A disturbed mind is an artist’s workshop. Explains why most of the creatively ingenious people led a disturbed life (most of them, anyways). In other words it is their sorrow that made them great. Pain led them to explore other avenues and subsequently what came out of them was applauded by the whole world.
And this makes me wonder why great things inside me don’t manifest themselves when I am disturbed. Does my disturbance lack enough depth or am I falling short in the creative department?
When I am upset, I slam doors, swear silently, yell at the kids and even lock myself up in a room. But never end up writing a masterpiece or cooking an exceptionally yummy mouth watering dish. So basically two things that I claim to be good at don’t stand by me in my hour of need.
And although this particular problem calls for a deep analysis, I am pretty much in consensus with the rest of the world about one aspect of the situation, I have what it takes!
This kind of confidence is good in a cut throat competitive scenario, but when there’s nobody to compete against, it is kind of a waste. So what happens when there is nothing to prove or nobody to challenge? The contrary creeps in. The apprehensive YOU eats away the self- assured YOU and from there on, it is downhill, all the way. You roll down faster than you climb up, states the law of physics.
Contentment is considered an ideal state of mind and like every other ideal thing on this earth, nearly impossible to achieve. Being content is like standing on a hoop, with proper training it is doable for a couple of minutes, but sooner or later, the balance is lost. And because you can fall either side, being content has two antonyms not one. Apathy and fidgety.
Being complacent for too long makes you vary of change. Wrapped in the cocoon of familiarity, you never realize when the confidence to step out of your comfort zone is lost. A day, not long ago, you believed you could conquer the world. Lethargy set in and now your world keeps getting smaller and smaller. Lethargy is a term related to the mind.

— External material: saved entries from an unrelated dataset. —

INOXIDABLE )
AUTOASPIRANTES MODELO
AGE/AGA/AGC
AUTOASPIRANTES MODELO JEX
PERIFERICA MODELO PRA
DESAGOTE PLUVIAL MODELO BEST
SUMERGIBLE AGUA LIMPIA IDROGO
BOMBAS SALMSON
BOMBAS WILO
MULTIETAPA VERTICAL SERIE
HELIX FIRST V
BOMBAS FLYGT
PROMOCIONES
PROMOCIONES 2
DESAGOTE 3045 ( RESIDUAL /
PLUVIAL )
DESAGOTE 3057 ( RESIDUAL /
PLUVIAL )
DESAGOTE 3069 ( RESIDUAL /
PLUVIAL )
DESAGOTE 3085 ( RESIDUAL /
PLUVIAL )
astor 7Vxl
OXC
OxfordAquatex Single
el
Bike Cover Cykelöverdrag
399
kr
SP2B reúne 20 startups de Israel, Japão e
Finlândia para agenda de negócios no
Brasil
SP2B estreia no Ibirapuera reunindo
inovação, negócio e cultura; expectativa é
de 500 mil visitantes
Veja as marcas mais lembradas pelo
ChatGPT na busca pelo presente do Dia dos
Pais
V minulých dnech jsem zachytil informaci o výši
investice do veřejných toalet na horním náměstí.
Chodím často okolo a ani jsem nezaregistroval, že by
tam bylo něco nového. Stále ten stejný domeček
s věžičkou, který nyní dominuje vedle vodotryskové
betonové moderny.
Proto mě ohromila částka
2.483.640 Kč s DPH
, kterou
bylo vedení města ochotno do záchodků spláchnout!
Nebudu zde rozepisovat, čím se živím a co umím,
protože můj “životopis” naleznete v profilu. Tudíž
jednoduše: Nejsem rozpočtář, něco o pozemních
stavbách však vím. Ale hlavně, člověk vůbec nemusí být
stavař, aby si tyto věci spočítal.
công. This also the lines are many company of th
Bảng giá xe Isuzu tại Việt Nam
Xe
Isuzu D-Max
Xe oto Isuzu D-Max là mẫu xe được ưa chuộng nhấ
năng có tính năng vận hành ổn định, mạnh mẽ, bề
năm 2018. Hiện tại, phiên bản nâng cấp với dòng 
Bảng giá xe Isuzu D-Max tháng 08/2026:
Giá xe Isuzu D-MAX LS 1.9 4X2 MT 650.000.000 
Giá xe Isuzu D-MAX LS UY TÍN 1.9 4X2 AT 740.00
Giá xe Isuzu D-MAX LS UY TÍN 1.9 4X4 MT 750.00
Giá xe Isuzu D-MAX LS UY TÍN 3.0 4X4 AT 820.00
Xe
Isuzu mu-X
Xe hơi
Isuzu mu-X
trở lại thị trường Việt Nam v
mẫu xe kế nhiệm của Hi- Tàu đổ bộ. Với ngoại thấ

The mind decides it cannot or does not want to do a certain thing, and the body obeys. This kind of indolence takes over the zeal for life and turns it into an inertness nobody wants to take notice of. As time passes you become oblivious; a non-entity; a person who has no personality left. If becoming this scares you, the alternative is even more frightening.
Ambition needs a harness. A thin invisible line separates ambition from greed and more often than not, it is crossed without a thought. Soon enough you are ruthless and restless, a victim of your own aspiration. If being lethargic made you imperceptible, being over ambitious will make you stand out, too much for your own good. In the quest to be noticeable, all you will take note of is yourself.
Since both of them are opposites of one particular word called “content”, a common thread runs through them, the consequence. You may have reached rock bottom or climbed the highest mountain. You will be alone and you will be lonely. In the first case, there isn’t much of you for people to see. Your loved ones will try and pull you out of the rubble, remind of you of the dynamite, which was once you, but you will be too lazy to take the effort. Life will go on for everybody else and for you too. Not even you will realize that a part of you is dying. And in the other case if you choose to fly too high, not many will be able to keep pace with you. Your family, friends, people who matter, everybody will want to be a part of your journey, only as long as you let them be.
The disturbances in my day today force me to dwell on the issue of balance. Have I lost a part of me? Or have I become self indulgent? I ask myself these two questions almost simultaneously.
very thought provoking! hadn't realized it until now but its eerily true in its own way!!